ACTIVITY:
Reproduce verbatim the part of the abstract on dose map characterization below, starting with "Points 2-3 elucidate" and going on through "can reach 0.8.".

PROVIDED PASSAGE:
++++++++
Room: AAPM ePoster Library
Purpose:
To propose a novel strategy for the characterization of dose maps (DMs) properties that impact on significance maps from Voxel-based analyses (VBAs) evaluating local dose-response patterns via voxelwise statistical analysis on spatially normalized DMs.
Methods:
DMs of 178 lung cancer patients, treated with IMRT or protons, were normalized on XCAT digital phantom [Segars 2010]. We analyzed:
1. the uniformity of voxelwise mean (µ) and standard deviation (s) of DMs over patients, which determines the homogeneity of VBA statistical power;
2. the probabilistic independent component analysis (PICA) [Beckmann & Smith 2005], blindly inferring the number of statistically-significant independent maps (model order) that generate the DMs;
3. the connectogram [Irimia 2012], linking pairs of substructures by Spearman correlations (Rs) between their mean doses. We analyzed the cardiac substructures included in XCAT and the lung subregions segmented by a radiologist.
Points 2-3 elucidate the spatial resolution of the significance map from VBA for a given effect.
Results:
The contrast over the 80% of the analyzed volume was 0.8 for µ-map and 0.5 for s-map. PICA detected 43 dose clusters homogenously spread across the thorax. Connectograms showed that, while doses to main structures (cardiac chambers and lung lobes) were weakly correlated (Rs²<0.2), Rs² between adjacent lobe segments or chambers and related walls can reach 0.8.
++++++++
DATA FOR REVIEW:
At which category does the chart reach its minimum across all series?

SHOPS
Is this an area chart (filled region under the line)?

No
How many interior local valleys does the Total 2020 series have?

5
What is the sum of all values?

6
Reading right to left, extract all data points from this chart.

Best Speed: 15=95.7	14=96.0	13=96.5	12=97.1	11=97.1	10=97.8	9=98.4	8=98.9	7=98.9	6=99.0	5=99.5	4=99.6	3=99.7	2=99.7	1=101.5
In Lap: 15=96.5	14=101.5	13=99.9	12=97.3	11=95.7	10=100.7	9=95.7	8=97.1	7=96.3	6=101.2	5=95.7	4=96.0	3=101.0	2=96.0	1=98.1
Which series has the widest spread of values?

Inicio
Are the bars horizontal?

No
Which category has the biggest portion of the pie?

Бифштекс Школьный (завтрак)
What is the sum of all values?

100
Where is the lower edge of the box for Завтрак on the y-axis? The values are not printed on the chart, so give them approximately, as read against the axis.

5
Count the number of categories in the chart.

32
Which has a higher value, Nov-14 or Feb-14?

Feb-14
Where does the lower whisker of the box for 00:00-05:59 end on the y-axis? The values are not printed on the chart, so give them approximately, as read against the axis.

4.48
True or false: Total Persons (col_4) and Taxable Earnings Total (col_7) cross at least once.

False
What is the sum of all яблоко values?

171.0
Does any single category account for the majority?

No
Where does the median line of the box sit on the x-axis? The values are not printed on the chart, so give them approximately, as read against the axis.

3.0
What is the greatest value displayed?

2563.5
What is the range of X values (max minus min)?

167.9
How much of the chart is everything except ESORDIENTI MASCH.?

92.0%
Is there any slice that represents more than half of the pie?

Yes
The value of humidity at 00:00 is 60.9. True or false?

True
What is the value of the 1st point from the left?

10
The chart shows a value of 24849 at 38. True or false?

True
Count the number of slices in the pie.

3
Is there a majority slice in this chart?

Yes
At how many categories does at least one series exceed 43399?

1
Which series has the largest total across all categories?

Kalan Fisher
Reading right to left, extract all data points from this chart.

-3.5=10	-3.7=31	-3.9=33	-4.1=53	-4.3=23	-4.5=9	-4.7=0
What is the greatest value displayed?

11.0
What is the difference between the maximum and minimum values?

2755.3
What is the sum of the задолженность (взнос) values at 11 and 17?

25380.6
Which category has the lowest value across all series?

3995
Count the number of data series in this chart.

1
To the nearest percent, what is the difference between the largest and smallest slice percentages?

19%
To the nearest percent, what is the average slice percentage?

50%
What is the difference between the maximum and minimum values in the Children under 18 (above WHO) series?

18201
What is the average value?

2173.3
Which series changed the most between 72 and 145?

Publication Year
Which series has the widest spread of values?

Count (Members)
++++++++
YOUR RESPONSE:
Points 2-3 elucidate the spatial resolution of the significance map from VBA for a given effect.
Results:
The contrast over the 80% of the analyzed volume was 0.8 for µ-map and 0.5 for s-map. PICA detected 43 dose clusters homogenously spread across the thorax. Connectograms showed that, while doses to main structures (cardiac chambers and lung lobes) were weakly correlated (Rs²<0.2), Rs² between adjacent lobe segments or chambers and related walls can reach 0.8.